116杯目 「足下を救われる」

どうも!兵庫県忙しい奴ランキング5位(推定)松原デス!
そんな松原は始発6時の新幹線で東京出張なんてザラ。
先日も4時ぐらいまで激しい打ち上げをして、ほぼ眠らず新神戸駅から新幹線にライドーン!

二日酔い…というかまだ完全に酔ってる状態で眠りの中に腰を下す。

片道約3時間、起きたら東京というワープ状態を想定し、品川駅到着時間にiPhoneのアラームを設定する素晴らしい周到さ。

打ち合わせの時間に間に合う為には寝過ごして東京駅まで行く訳には行かない。
なんとしても品川駅で降りなければいけない。
大事な打ち合わせなのだ。
だからこそこの3時間はしっかり眠らなければいけない。
快適な睡眠を取る為に靴を座席の下に置き、ビニールを床に轢いて足を伸ばし、リクライニングには恨みは無いが親の仇の様に力強く倒す。

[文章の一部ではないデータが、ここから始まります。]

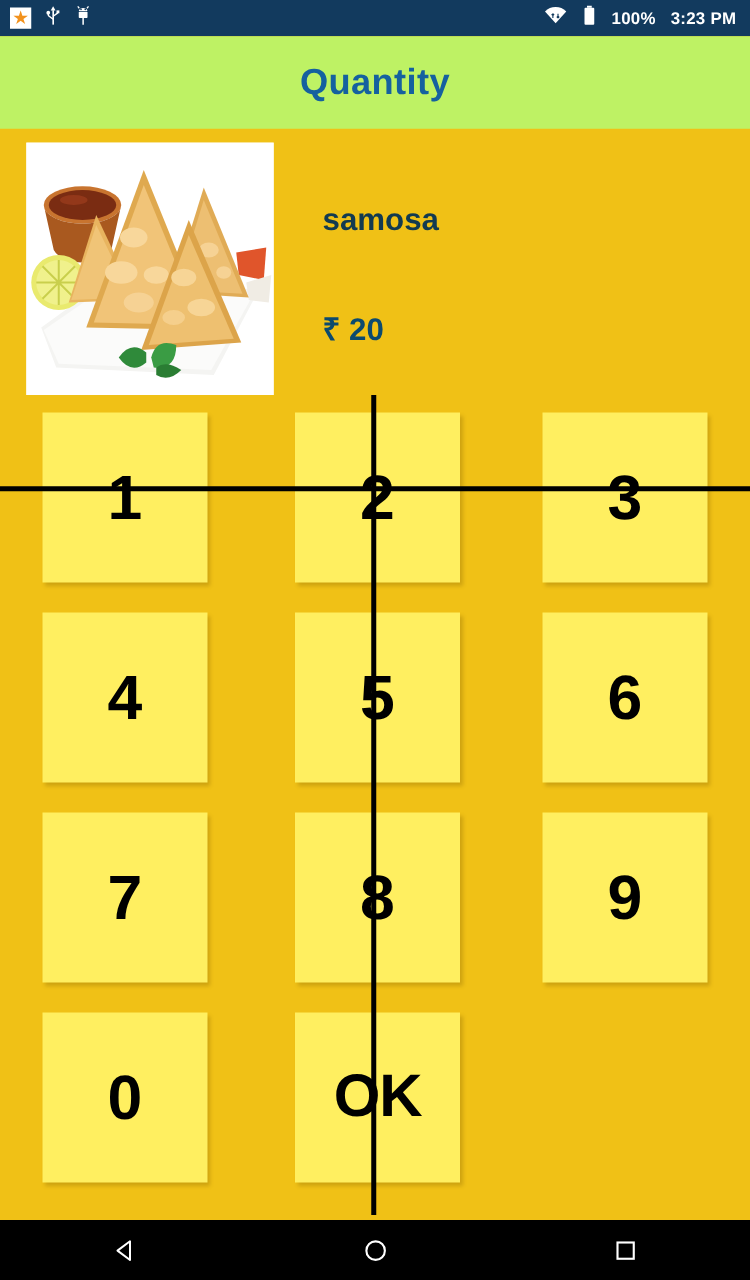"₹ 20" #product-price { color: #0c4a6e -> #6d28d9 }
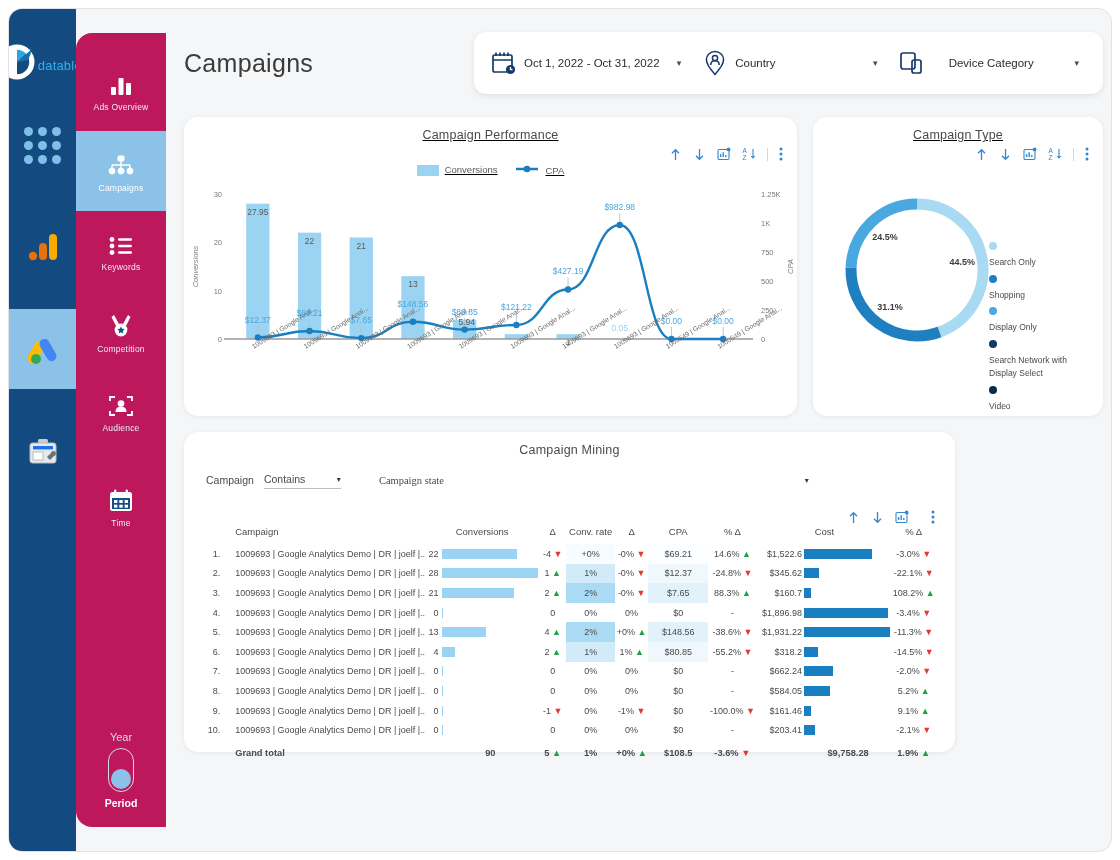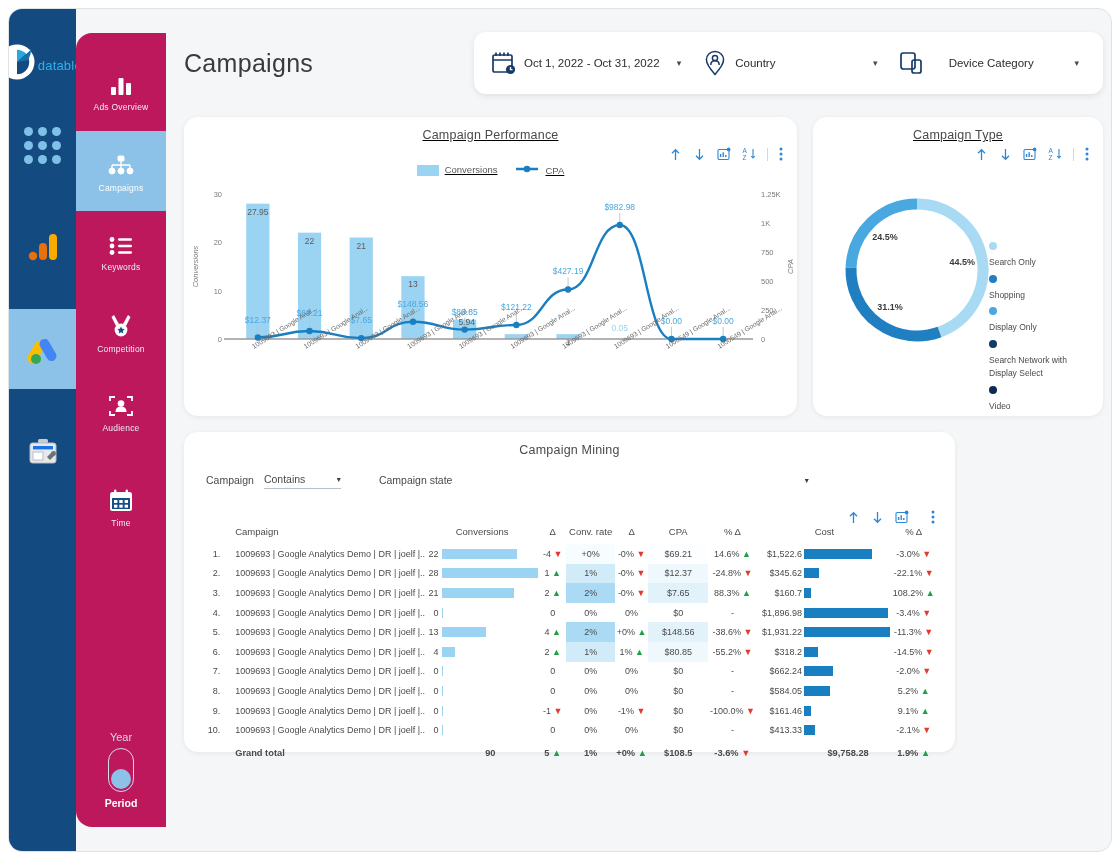"Campaign state" .fr-state { font-family: none -> Liberation Serif, serif }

この環境で出来る最大限の事をやり尽くし、ようやく重い瞼を閉じる。

そして数時間後。

パっと目を覚ますと新幹線はどこかの駅に停車していた。

体感睡眠時間は1時間程度、「まだ名古屋とかかな~」とiPhoneのアラームを止めて、また眠りに着く。
少しでも眠らないと仕事に影響があるのでこちらも必死である。
品川駅に着いたらアラームが鳴るのでそれま…

え…?

あれ?…
ア、アラーム!?

ちょ、さっきアラーム鳴ってたやん!?!?

光より早く瞼を開けて外を見ると冷酷な顔で「品川駅」の看板がこちらを見ている。

うわぁぁぁ!!!やばい!!

慌てて、カバンを持って座席を飛び跳ねる。
車内は出発のブザーが鳴り響き、必死で扉が閉まる寸前の新幹線から脱出に成功する。
九死に一生とはこの事である。
東京駅まで行ってしまったら打ち合わせの時刻に遅刻してしまう所だった。

やはり松原は運に恵まれている。

すっかり目が覚めた松原は駅のホームから改札口へ向かう。

が、そこで違和感を感じる。
この違和感は足元からだ。

慌てて見下ろすと、

なんと今!

松原は靴下しか履いていないでは無いか!?

あぁ!靴は新幹線の座席に下だ!

とんでもない失態…。

靴下だけでホームに佇む松原。
すぐさま靴下原は駅員に相談する事に。

「すみません、靴を新幹線の中に忘れてしまって…」
「く、靴!?」

もし松原が靴を履いた完全な状態であれば間違いなくJR東日本のこいつを蹴っているぐらいバカにしたリアクション。
しかし靴下野郎にそんな力も権利も無い。

「そうなんです。靴が無いと大変なので取りに行きたいのですが…」
「…そうですよね。では列車に確認しますので乗車券はお持ちですか?」
「はい。」

ポケットをまさぐるが乗車券は入っていない。

あれ?そ…そうだ!乗車券は窓の所に置いてたんだ!

「すみません、乗車券も忘れました。」

遂に駅員をおちょくってると思われてもしょうがない状況が完成する。

「乗車券もですか?」
駅員の顔はスケートリンクの上に靴下でいるぐらいの冷たさである。

「は、はい。すみません。」
「はぁ…では靴下で申し訳ないですが駅員室までご足労頂けますか?」

文字通り足元を見てきた駅員に案内され、駅員室内の全員の前で再度事情を説明させられる辱めを受ける。
そして靴下野郎にスリッパを恵んでもらい東京駅で松原の靴と乗車券を確保してもらう。
そして靴下からスリッパへ成長した松原は次の新幹線で東京駅まで向かい、遂に靴を取り戻したのだ。

もちろんこの後の打合せは遅刻し、気まずい思いをしたが、靴下姿でホームに佇んでいたあの辛さと比べると足下にも及ばない。
靴の大事さを痛感すると共にJR東日本がいなかったら今頃靴下のままである。
本当に今回は彼らに足元を救われましたね!

※【足元をすくわれる】意味:意表を突かれるさまなどを意味する表現。